WHAT IS NEEDED →
Could you return every line of the records below that contains the word "pixels"?

INFORMATION →

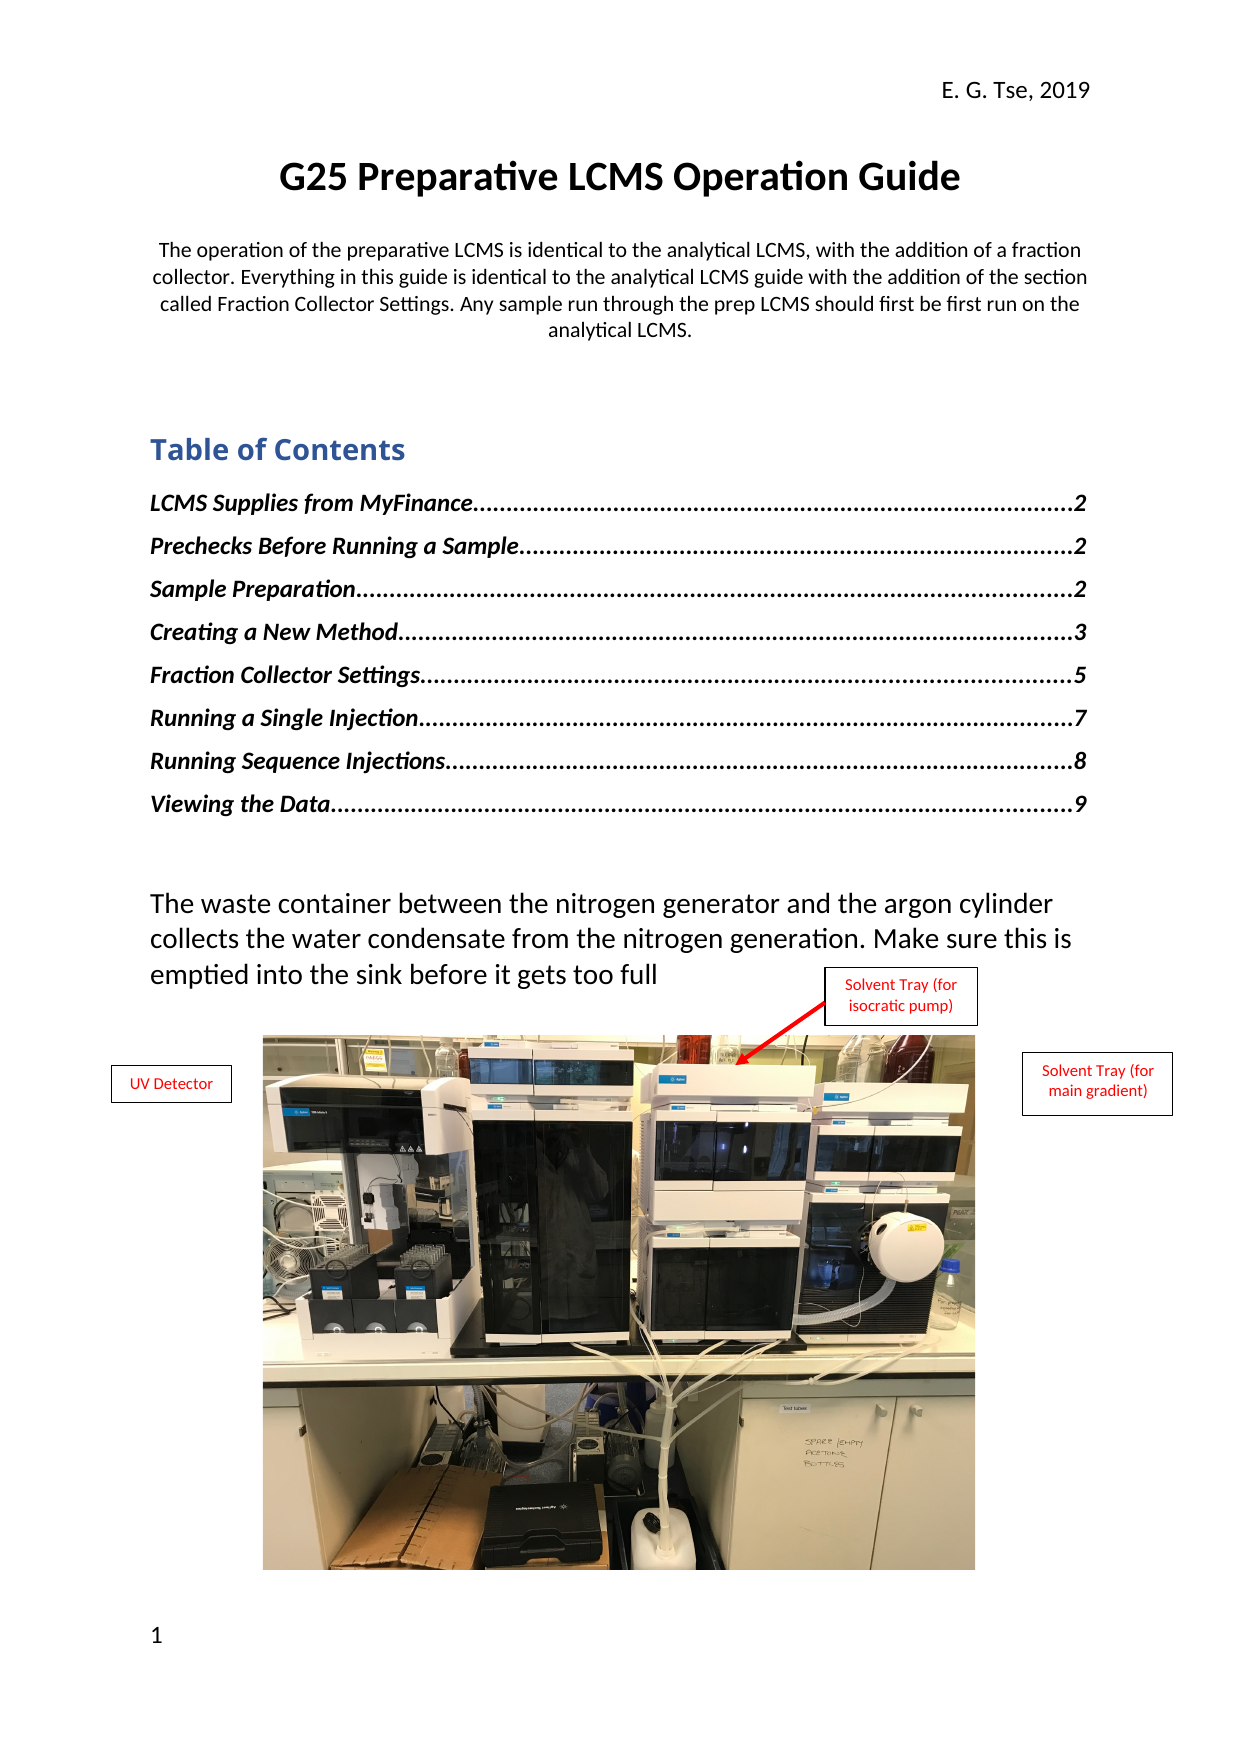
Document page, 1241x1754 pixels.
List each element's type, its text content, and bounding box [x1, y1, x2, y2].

text The operation of the preparative LCMS is identical to the analytical LCMS, with the addition of a fraction collector. Everything in this guide is identical to the analytical LCMS guide with the addition of the section called Fraction Collector Settings. Any sample run through the prep LCMS should first be first run on the analytical LCMS. [150, 236, 1090, 343]
text The waste container between the nitrogen generator and the argon cylinder collects the water condensate from the nitrogen generation. Make sure this is emptied into the sink before it gets too full [150, 885, 1090, 992]
picture [262, 1035, 975, 1569]
text G25 Preparative LCMS Operation Guide [150, 150, 1090, 201]
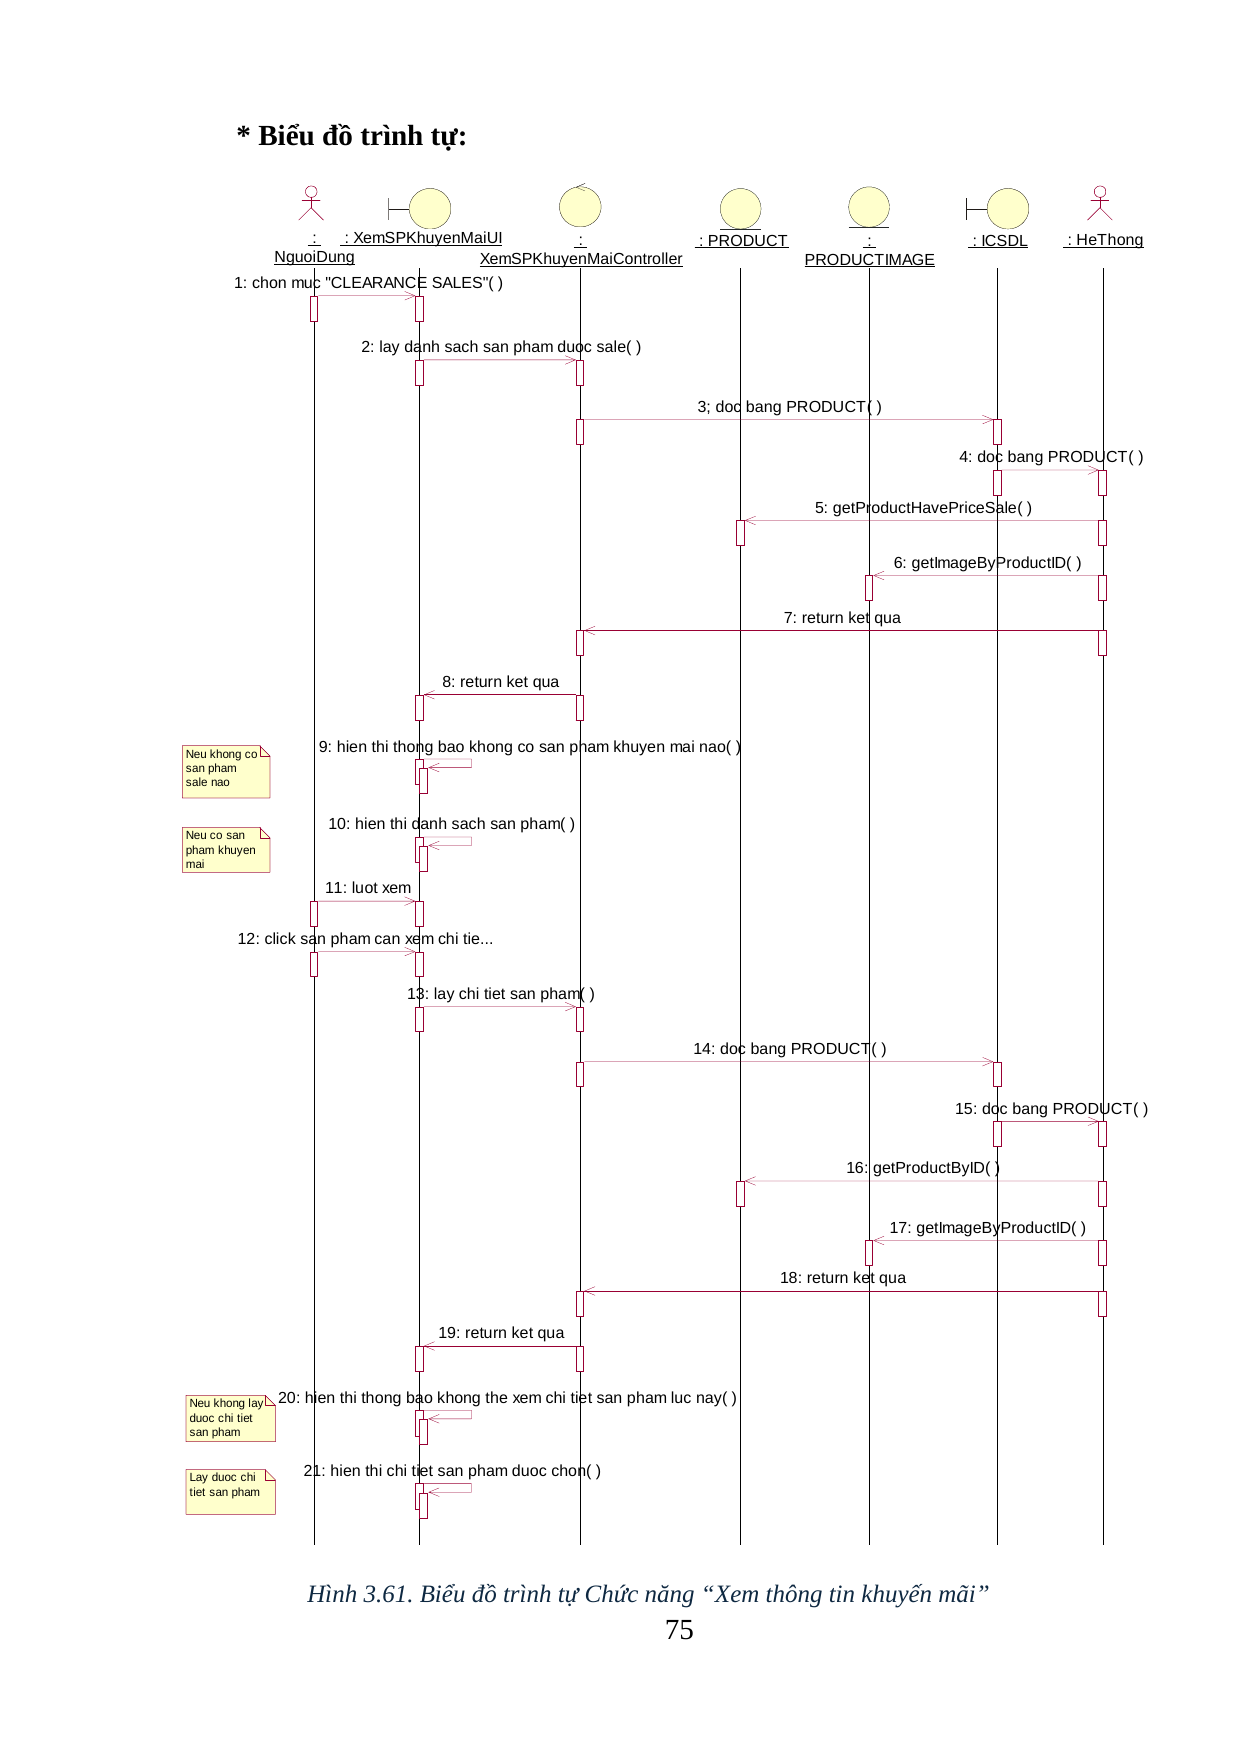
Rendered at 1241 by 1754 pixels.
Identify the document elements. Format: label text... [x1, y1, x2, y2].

text Hình 3.39. Biểu đồ trình tự Chức năng “Xem thông tin khuyến mãi” [177, 1579, 1122, 1608]
text * Biểu đồ trình tự: [177, 118, 1122, 152]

ANSWER BOX →
Document page, 1241x1754 pixels.
Rendered at 1241 by 1754 pixels.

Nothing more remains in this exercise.